DNA methylation analysis

DNA methylation was analysed in CSCs and non-CSCs. Methylated proteins were immunoprecipitated from the cell lysate using a methylation-binding protein. Samples were sequenced (Takara, Kyoto, Japan) to obtain whole genome-wide DNA methylation data.

Microarray analysis

The extracted total RNA (500 ng) was labelled with cyanine-3 using the low input quick amp labelling kit (Agilent Technologies, Tokyo, Japan) after checking for sufficient quality of microRNA microarray experiments. The cRNA yield and dye incorporation were monitored using a Nanodrop ND-2000 spectrophotometer.
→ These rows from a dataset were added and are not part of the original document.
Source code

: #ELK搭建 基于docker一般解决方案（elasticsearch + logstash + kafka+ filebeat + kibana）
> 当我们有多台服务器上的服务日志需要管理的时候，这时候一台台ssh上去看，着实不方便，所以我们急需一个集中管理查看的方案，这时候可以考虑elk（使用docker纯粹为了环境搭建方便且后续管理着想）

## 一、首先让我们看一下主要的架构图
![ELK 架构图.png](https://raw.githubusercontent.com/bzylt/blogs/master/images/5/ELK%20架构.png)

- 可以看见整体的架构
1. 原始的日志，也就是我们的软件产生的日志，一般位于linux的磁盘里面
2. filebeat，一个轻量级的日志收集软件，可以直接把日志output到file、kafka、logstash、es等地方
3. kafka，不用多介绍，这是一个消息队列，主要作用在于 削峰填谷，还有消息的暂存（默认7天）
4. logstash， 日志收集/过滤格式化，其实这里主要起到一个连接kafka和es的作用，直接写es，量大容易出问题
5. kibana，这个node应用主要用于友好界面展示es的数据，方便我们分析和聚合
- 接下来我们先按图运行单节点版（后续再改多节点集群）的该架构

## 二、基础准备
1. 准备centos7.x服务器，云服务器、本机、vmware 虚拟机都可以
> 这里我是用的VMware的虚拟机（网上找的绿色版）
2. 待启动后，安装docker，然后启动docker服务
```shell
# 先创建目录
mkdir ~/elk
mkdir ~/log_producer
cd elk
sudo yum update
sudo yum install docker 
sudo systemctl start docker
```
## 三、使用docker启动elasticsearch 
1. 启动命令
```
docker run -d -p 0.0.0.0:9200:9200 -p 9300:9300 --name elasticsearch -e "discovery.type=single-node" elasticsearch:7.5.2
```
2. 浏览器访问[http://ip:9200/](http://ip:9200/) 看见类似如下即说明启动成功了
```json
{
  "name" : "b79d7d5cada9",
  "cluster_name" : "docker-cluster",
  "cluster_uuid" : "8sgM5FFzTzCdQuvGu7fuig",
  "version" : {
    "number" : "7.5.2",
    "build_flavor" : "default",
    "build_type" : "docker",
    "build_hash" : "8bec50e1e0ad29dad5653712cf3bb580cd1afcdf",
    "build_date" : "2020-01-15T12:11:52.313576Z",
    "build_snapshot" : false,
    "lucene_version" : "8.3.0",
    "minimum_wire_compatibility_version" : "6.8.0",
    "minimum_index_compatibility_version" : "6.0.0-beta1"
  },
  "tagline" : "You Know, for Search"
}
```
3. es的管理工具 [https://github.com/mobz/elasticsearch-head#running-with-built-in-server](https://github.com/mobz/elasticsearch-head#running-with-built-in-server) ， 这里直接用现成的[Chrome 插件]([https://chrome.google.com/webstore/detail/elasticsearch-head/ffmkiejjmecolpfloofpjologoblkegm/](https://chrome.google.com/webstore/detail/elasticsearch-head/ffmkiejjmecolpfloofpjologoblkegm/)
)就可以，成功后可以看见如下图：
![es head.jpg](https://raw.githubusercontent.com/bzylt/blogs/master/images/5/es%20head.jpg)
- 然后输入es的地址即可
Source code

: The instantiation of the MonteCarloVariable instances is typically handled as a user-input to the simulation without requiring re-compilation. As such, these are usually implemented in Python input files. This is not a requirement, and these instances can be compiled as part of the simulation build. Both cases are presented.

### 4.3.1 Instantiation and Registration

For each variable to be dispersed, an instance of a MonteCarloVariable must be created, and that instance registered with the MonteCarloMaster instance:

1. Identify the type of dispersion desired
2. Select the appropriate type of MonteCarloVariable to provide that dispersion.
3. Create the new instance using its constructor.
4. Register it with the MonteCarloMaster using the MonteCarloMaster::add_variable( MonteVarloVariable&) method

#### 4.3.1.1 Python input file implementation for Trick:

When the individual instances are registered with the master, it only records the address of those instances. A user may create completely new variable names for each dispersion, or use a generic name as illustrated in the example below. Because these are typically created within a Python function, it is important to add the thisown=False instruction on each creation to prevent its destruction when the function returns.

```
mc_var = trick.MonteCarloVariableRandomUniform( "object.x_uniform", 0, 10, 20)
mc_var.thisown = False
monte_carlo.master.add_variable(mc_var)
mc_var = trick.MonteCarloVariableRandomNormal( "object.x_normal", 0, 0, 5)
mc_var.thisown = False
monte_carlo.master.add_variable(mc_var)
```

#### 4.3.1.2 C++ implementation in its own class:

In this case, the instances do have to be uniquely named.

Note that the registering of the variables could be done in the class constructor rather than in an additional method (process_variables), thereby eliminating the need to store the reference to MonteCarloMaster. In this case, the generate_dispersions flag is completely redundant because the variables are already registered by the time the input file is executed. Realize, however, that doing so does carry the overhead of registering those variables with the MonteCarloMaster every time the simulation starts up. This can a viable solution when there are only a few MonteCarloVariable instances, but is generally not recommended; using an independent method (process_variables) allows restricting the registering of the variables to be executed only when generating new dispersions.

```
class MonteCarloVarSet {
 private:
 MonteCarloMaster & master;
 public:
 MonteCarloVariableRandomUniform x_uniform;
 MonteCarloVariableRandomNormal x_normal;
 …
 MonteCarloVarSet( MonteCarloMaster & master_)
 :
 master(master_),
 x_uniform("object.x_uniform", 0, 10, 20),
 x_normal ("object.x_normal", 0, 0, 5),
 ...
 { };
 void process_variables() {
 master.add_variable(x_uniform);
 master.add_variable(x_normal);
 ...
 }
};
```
Labelled RNAs were hybridised to the Agilent mouse GE 8 × 60 K microarray in a rotating Agilent hybridisation oven for 17 h at 65 °C. After hybridization, the microarrays were washed at room temperature for 1 min with GE wash buffer 1 (Agilent) and then with GE wash buffer 2 (Agilent Technologies) at 37 °C. Microarrays were then dried and briefly centrifuged. Fluorescence signals were determined using an Agilent DNA microarray scanner (G2565CA) after stringent washes with GE wash buffers 1 and 2 (Agilent Technologies) for 1 min each. The fluorescence signals were analysed using feature extraction software 10.10 (Agilent Technologies).

PrognoScan analysis

Relationships between gene expression levels and cancer prognosis were analysed using the PrognoScan data base ( Use of these data does not require written informed consent because they are available online.

Animal experiments

Parental TE4 cells or KD-TE4 cells were injected subcutaneously in 4–6-week-old female NOD-SCID mice with diabetes/severe combined immunodeficiency (CLEA Japan, Tokyo, Japan). After the tumour volume reached 100 mm3, the mice were administered 5-FU (20 mg/kg) every 2 days. The tumours were resected 20 days after the tumour volume reached 100 mm3. All methods were carried out in accordance with relevant guidelines and regulations, under the experimental protocol, which was approved by the licensing committee of animal experiment at Osaka University.